It’s funny how a song can take you somewhere faster than any car ever could.
One minute you’re driving down the road in 2026, and the next minute you’re 10 years old again, sitting in the backseat of your parents’ car. Or you’re back on a school bus, headed to a softball game out of town, with a CD player skipping every time the bus hits a pothole.
Music has a way of bookmarking our lives.
Lately, my husband and I have been listening to a lot of ‘90s country music — the kind of country that filled the radio when we were growing up: songs with steel guitars, real storytelling, and voices that felt familiar the moment they started singing.
Artists like Alan Jackson, George Strait, Brooks & Dunn and Randy Travis created songs that didn’t just play in the background. They painted pictures. They told stories about small towns, hard work, family, heartbreak and home.
Somehow, those songs still feel just as good today.
Recently we’ve also been listening to Zach Top, and I love that his music feels like a time machine. His sound brings back those same ‘90s country vibes — the kind of music that reminds you of riding along with your arm out the open car window, or sitting in your friend’s bedroom with the radio on while you do your nails or practice makeup in the mirror.
While country music holds a big place in my heart, there are so many other genres that bring back a flood of memories.
Like a lot of people who grew up in the early 2000s, I also have a soft spot for the hip hop and rap songs released during my high school years. They instantly transport me back to days after school, riding around with friends, or warming up before softball practice with someone’s playlist blasting nearby.

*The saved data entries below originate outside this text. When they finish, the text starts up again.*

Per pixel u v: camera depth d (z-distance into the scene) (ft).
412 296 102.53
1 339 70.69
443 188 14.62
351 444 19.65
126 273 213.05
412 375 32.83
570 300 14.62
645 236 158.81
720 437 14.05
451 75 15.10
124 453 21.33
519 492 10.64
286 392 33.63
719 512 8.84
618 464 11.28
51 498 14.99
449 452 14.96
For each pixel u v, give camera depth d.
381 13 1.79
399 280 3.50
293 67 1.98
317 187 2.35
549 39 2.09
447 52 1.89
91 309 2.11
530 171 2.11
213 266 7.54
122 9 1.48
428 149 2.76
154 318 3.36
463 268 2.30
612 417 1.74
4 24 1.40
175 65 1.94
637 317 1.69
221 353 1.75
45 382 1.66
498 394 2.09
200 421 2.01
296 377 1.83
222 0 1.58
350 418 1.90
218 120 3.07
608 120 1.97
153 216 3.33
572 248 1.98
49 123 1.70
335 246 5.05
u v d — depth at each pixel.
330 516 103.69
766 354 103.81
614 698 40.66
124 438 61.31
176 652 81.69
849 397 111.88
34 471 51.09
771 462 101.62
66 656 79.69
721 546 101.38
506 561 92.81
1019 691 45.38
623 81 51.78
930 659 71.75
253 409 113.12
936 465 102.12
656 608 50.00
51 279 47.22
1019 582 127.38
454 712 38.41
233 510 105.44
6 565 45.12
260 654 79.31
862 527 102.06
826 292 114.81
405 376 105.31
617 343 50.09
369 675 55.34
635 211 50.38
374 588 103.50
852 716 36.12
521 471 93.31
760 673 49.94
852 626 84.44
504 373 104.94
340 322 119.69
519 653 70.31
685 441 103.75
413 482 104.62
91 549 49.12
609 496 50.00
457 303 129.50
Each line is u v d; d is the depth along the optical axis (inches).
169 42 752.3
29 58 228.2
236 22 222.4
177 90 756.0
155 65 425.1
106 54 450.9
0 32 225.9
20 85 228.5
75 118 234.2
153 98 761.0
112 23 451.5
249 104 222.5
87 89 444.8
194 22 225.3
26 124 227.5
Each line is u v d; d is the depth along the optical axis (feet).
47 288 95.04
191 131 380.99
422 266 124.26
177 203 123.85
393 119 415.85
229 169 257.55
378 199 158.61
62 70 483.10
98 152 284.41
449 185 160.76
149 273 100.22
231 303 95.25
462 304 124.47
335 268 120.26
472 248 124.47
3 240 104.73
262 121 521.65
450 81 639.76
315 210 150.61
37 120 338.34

They remind me of dancing at middle school dances and, later, high school prom.
Play any song by The Eagles, and I’m immediately transported to my childhood home, or my dad’s truck, singing along to their classics.
Play Hank Williams Sr., and I’m instantly 8-ish years old, dancing in the living room at my Granny and Papa’s with Papa while the old cassette plays, or riding in the truck with my Aunt Jennie to visit Papa’s grave after he died. We always played those songs as a tribute to him.
If you play “Smoke on the Water” by Deep Purple, I’m going to have to choke back a ball of tears. You might catch me singing along, but you’ll probably see me tearing up. That song was played often during poker games with my Aunt Jennie and Uncle Charlie and family friends, and, later, my husband. Charlie always liked that song, and it reminds me so much of those poker games and how much I miss him.
Play Nickelback or Linkin Park, and I’m immediately thinking of the high school boyfriend who introduced me to Nickelback. Then I’m remembering riding in Jodi’s Blazer on dirt roads on the weekend, singing at the top of our lungs, just cruising and singing.
NSYNC and Backstreet Boys bring a flashback to my bedroom as a kid, my sister, Abbie, singing along with me to their best songs. I even had a VHS of NSYNC, and we learned some of the dances.
That’s what’s funny about music. It doesn’t just remind you of the song itself — it reminds you of the people who were there when you heard it.
You remember the car rides. The teammates. The friends you spent every day with. The places you went without realizing those moments would someday become memories.
Sometimes it’s the smallest things that bring it all rushing back: a drum beat, a guitar intro, even just the first few words of a chorus. Suddenly you’re not just hearing the music — you’re remembering a version of yourself from that time.
Maybe that’s why so many of us keep going back to the songs we grew up with. In a world that moves faster every year, music is one of the few things that can slow us down long enough to revisit where we’ve been.
When you hear a song you loved as a kid, it reminds you of who you were before life got complicated — before responsibilities, before schedules and deadlines, back when a Friday night might mean riding around town with friends, a radio turned up too loud, with nowhere particular to go.
Those songs stick with us because they were there during the moments that shaped us, when we were figuring out who we were going to be. They played through first heartbreaks, big wins, late-night talks, and the everyday moments we didn’t realize we’d miss one day.
That’s the real power of music. It connects the past and the present in a way nothing else really can.
You might hear a song you haven’t thought about in years, and suddenly you’re remembering exactly where you were when you first heard it — who you were with, and what life looked like back then. For just a few minutes, it’s like stepping back into that moment again.
And sometimes, that’s exactly what we need.
So lately, when my husband and I turn on those ‘90s country playlists or discover a new artist who sounds like the ones we grew up listening to, it feels a little like rediscovering an old photo album.
The songs are familiar. The memories are still there. And for a little while, we get to revisit the places and moments that helped make us who we are today.
The soundtrack may be different for everyone, but the feeling is the same.
Music takes us back. And sometimes, that’s the best trip we can take.